◆ What you need to do:
Each line of the data that mentions the string "November" needs to be identified and copied.

◆ Data records:
*** Block opens ***
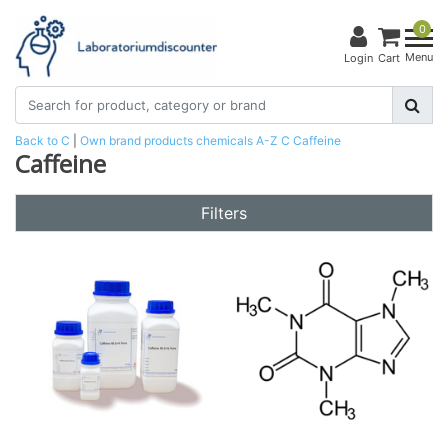
0
Menu
Login
Cart
Back to C
|
Own brand products
chemicals
A-Z
C
Caffeine
Caffeine
Filters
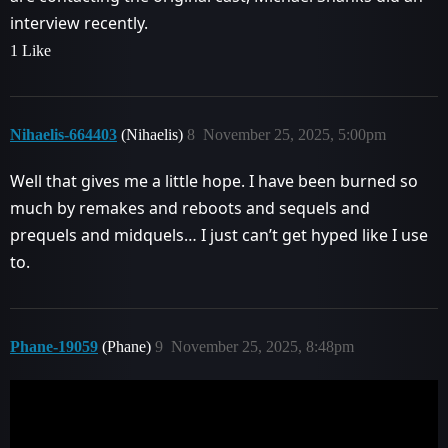
interview recently.
1 Like
Nihaelis-664403
(Nihaelis)
8
November 25, 2025, 5:00pm
Well that gives me a little hope. I have been burned so
much by remakes and reboots and sequels and
prequels and midquels… I just can’t get hyped like I use
to.
Phane-19059
(Phane)
9
November 25, 2025, 8:48pm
*** Block closes ***
◆ Your solution:
November 25, 2025, 5:00pm
November 25, 2025, 8:48pm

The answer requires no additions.